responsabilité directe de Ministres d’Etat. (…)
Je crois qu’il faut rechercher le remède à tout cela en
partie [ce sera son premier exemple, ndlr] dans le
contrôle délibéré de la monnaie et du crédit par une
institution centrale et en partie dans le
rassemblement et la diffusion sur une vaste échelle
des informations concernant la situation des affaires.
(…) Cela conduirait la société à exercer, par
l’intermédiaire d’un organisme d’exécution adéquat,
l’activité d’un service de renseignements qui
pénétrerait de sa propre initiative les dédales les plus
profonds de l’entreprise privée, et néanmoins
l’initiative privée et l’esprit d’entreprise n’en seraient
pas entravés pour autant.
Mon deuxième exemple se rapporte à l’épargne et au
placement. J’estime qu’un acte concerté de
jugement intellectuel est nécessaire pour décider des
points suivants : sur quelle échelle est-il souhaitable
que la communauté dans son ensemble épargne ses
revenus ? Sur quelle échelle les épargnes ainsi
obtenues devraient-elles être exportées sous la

---

## WHAT THE TASK REQUIRES
Count the lines above that contain the word "pour", and give only that number.

## EXERCISE ANSWER
2